US-70 between Alamogordo and Roswell is 100% modern divided four-lane expressway. It is not, however, a boring drive thanks to the scenery. As is fitting on a drive to Roswell, the outline of a flying saucer can be seen landing in the trees at the right of the first photograph. I can't completely rule out the possibility that it's actually a suction cup mark on the windshield but I'm going with the saucer.

In Roswell, my first stop was at the International UFO Museum and Research Center. It looks like a great resource for UFO related information. Crop circles and other possibly extra-terrestrial activities are included in the museum's displays but most are, understandably, related to the "Roswell Incident". A key display is a timeline that starts with July 4, 1947, when something crash-landed on Mac Brazel's farm and continues through the early days with reports, affidavits, and other items. The facts and allegations are presented fairly evenhandedly. There is also quite a bit of art work and just-for-fun displays in the museum and that attracts many cameras including mine.

The entire town is certainly not making a living off of the incident although a few individuals probably are and many businesses at least give the little green men some recognition and that includes big outfits like Walmart and McDonald's. The city itself gets into the act with its street lamps. Whoever came up with that idea deserves to have a park or something named after them.

Perhaps it's fitting that a town known for Unidentified Flying Objects has a museum filled with unidentified objects. That description doesn't apply to all the objects in the Roswell Museum and Art Center but it does apply to many. I took no pictures in any of the art galleries but most items there, including a number of paintings by native son Peter Hurd, are clearly identified and described. But in the history sections, few items were directly identified. In a couple of spots a binder was available with a diagram supplying numbers that matched description that were also in the binder. In other sections, I couldn't find even this slightly awkward aid. Maybe I was missing something but I found this part of the museum rather unsatisfying.

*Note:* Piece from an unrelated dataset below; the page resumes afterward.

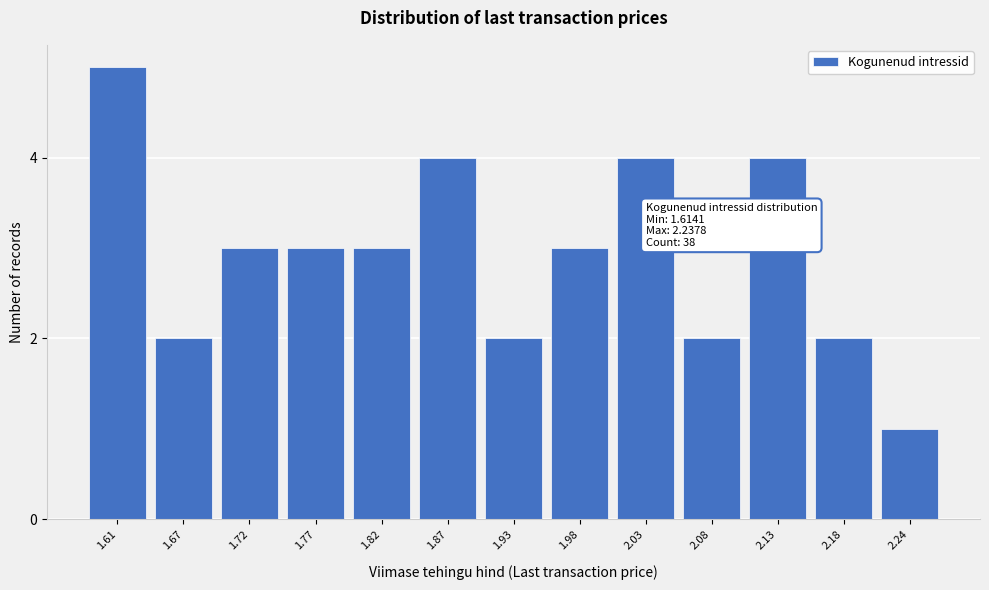

Reading left to right, extract all data points from this chart.

5	2	3	3	3	4	2	3	4	2	4	2	1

Fortunately this secretiveness did not extend to the Goddard sections. Robert Goddard was not a native of Roswell. He moved here from Massachusetts in 1930. The museum has much of his workshop and even the last rocket he ever built. It's the one in the second photo. A nearby display includes some pieces from his very first launch in 1926. Like nearly everyone, I knew that Goddard pioneered liquid fuel rocketry but I didn't know that the liquid that powered his very first launches was Texaco gasoline. One of the more interesting displays is outside the museum building. It is Goddard's actual launch tower with the man himself, in bronze, standing nearby ready for blastoff.

As I passed through Portales, New Mexico, the RoadsideAmerica.com Garmin app alerted me to a nearby personal collection of windmills. Curiously, it is not listed on their website.

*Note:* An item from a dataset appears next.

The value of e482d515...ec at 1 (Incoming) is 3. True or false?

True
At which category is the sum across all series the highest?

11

After stopping for the night in Clovis, New Mexico, I went online looking for a place to eat. I came up empty and figured it was going to be a Subway in the room night. But before I pulled into the nearby shop, I decided to look over a few restaurants on the main street. I'd turned around and was mentally preparing my Subway order when I spotted this place about a half block down a side street. I'd seen online reviews of the Twin Cronnie, which has a, ta da, twin in Portales, and had not been impressed. But, after actually seeing it, how could I not stop there. This was, as the sign proclaimed, Hot Rod Thursday and several classic cars were parked under the canopy while their owners sat in a circle swapping jokes and memories. Music from a classics radio station played through overhead speakers. There was no car-side technology meaning a carhop came out to take my order, came back to bring it, then returned to get the tray. The food was no better than the reviews claimed and I had trouble getting even a bad picture of it without including a close up of my neighbor. But it was the right food. Over-battered onion rings and a so-so 'burger are probably exactly what I ate the last time I sat in a drive-in across from an early 1950s Oldsmobile eating from a tray and listening to the Byrds with a bunch of people my own age. The only thing that's changed is the age -- and the free wi-fi.